The next day, Friday, was given over to visiting such public buildings as the Astor Library, Cooper Union, the Free Academy, and in riding through Central Park.
A ball, famous in city annals, was given at the Academy of Music. Among those who attended that ball and left a record of it was the late Ward McAllister. "Our best people, the smart set, the slow set, all sets, took a hand in it, and the endeavor was to make it so brilliant and beautiful that it would always be remembered by those present as one of the events of their lives."
The ball was opened by a quadrille d'honneur. Governor and Mrs. Morgan, the historian Bancroft and Mrs. Bancroft, Colonel and Mrs. Abraham Van Buren, with others were to dance in it. The rush was so great that the floor gave way, and in tumbled the whole centre of the stage. Carpenters set feverishly to work to floor over the chasm.
"I well remember," said McAllister, "the enormous form of old Isaac Brown, sexton of Grace Church, rushing around and encouraging the workmen."
In the course of the evening the Prince danced with Miss Fish, Miss Mason, Miss Fannie Butler, and others, and was conceded to have danced well. The supper was served at a horseshoe table. At one end of the room was a raised dais, where the royal party supped. At each stage door a prominent citizen stood guard; the moment the supper room was full, no one else was admitted. "I remember," confesses Mr. McAllister, "on my attempting to get in through one of these doors, stealthily, the vigilant eye of John Jacob Astor met mine.

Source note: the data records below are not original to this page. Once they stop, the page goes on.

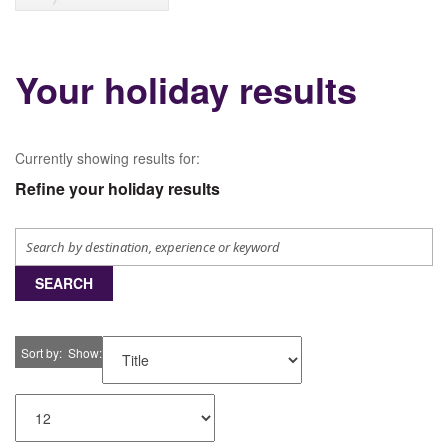
Your holiday results
Currently showing results for:
Refine your holiday results
SEARCH
Sort by
Show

He bid me wait my turn."
Despite the assiduity with which McAllister danced after the figure of the Prince, he was not among those presented. That honour he sought the next day, on the trip to West Point:
"As General Scott was presenting Colonel Delafield's guests to the Prince I approached the General, asking him to present me to his Royal Highness. A giant, as he was in height, he bent down his head to me, and asked sharply, 'What name, sir?' I gave him my name, but at the sound of 'Mc,' not thinking it distinguished enough, he quietly said, 'Pass on, sir,' and I subsequently was presented by the Duke of Newcastle."
Forty-three years after that clamorous greeting of New York to the young Prince of Wales the present writer was to witness in Paris the visit of Edward VII. for the purpose of cementing the Entente Cordiale. The tired face told the story of the hardest-worked public servant in the world. In 1860, on Fifth Avenue, he had already begun to pay the price of the royal privilege of his exalted birth to bear the arduous burden of royal responsibility.
There are extant many old wood-cuts showing the Prince at the Academy of Music ball. But the following morning, that brought repose to so many, brought none to him. There were visits to be paid to Brady's photographic studios at the corner of Tenth Street and Broadway, to Barnum's Museum, to General Scott at his Twelfth Street residence, and the Broadway store of Ball, Black & Company.
That night a great torchlight parade in honour of the Prince was given by the New York firemen. The Prince, with his suite and a number of city officials, stood on the hotel balcony, while five thousand men in uniform, with apparatus and many bands, marched by. Fireworks were set off, the brilliant beams of the calcium light—then a novelty—were thrown upon the standing, boyish figure of the Prince, thousands of flaring torches danced and waved against the darkness of the opposite square.